## Instruction:
In the records below, find the line that contains "GOVOBJ-CONFIG embd. dimension" and the line that contains "relu & relu \\". Set down exactly those lines and every line between them, and nothing more.

(Dataset entries)
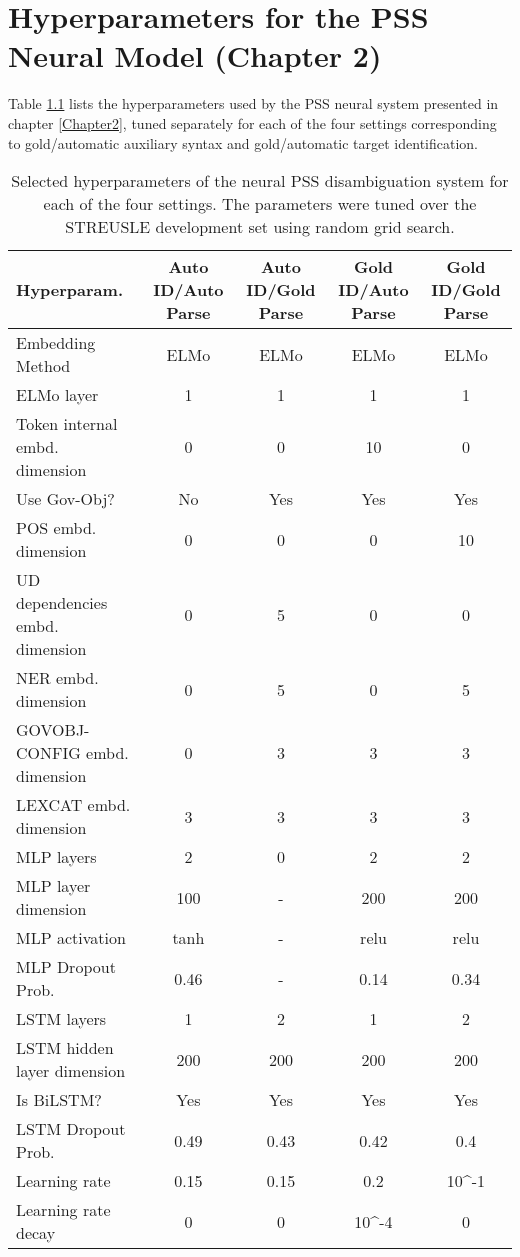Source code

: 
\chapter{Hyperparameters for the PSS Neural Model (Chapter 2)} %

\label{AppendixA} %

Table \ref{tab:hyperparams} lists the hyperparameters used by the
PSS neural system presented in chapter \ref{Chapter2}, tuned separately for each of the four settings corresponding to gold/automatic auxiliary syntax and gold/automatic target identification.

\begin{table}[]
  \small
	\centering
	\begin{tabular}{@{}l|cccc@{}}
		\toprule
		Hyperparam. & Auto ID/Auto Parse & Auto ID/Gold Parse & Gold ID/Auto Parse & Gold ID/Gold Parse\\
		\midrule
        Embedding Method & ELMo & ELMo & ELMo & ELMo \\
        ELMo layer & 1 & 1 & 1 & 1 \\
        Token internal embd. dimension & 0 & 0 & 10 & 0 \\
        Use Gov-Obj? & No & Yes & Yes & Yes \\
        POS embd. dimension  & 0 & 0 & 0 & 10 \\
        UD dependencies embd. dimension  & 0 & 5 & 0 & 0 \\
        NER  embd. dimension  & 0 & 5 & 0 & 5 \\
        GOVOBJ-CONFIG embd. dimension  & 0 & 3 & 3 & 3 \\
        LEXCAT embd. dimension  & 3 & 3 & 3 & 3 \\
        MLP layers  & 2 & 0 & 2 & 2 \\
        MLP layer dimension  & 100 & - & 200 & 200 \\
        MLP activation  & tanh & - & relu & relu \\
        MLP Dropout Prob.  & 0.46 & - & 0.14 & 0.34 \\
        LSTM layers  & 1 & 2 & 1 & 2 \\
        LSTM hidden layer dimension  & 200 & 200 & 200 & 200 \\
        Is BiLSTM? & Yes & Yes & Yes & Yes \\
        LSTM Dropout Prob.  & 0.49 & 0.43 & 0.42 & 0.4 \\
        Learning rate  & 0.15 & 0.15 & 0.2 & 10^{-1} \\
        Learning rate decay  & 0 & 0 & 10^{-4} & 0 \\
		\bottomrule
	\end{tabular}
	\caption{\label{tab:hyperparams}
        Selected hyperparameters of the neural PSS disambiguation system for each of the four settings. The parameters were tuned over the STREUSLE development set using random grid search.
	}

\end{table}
...
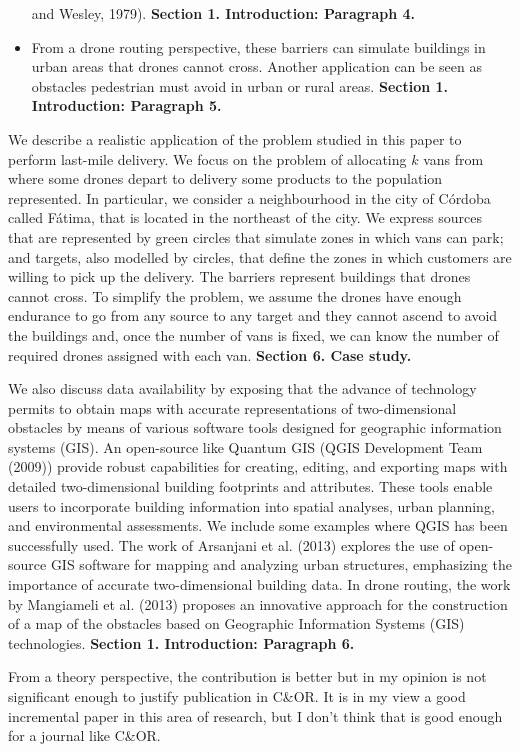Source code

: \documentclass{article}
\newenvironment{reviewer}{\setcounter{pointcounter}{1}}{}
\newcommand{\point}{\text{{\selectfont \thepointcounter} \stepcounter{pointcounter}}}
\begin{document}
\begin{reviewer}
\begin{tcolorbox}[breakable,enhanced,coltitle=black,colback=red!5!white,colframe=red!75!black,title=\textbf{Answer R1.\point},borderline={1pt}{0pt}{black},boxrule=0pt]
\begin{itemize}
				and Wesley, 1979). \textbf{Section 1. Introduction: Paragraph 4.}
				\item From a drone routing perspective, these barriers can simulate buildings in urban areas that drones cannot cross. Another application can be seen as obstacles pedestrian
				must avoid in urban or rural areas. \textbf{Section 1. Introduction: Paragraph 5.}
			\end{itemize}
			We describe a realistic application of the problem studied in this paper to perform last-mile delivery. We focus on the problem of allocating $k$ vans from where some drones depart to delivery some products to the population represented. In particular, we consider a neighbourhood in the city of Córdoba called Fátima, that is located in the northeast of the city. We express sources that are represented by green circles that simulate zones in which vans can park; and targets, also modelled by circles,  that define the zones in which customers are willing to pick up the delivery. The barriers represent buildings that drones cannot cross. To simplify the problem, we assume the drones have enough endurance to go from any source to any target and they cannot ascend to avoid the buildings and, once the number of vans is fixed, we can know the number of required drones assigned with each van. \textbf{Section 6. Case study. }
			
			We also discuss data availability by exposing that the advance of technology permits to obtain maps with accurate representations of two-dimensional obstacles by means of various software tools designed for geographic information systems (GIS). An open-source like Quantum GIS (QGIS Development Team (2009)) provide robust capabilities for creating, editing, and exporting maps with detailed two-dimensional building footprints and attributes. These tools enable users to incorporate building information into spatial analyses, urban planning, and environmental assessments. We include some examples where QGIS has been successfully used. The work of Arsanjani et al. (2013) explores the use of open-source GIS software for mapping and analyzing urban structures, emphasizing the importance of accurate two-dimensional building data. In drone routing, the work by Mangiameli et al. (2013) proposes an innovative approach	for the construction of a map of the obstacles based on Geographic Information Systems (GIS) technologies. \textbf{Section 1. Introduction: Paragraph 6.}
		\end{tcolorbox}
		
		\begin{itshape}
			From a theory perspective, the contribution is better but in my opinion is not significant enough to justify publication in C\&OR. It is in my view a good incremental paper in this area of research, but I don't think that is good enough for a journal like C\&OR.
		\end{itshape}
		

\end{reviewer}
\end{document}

## Exercise output:
        GOVOBJ-CONFIG embd. dimension  & 0 & 3 & 3 & 3 \\
        LEXCAT embd. dimension  & 3 & 3 & 3 & 3 \\
        MLP layers  & 2 & 0 & 2 & 2 \\
        MLP layer dimension  & 100 & - & 200 & 200 \\
        MLP activation  & tanh & - & relu & relu \\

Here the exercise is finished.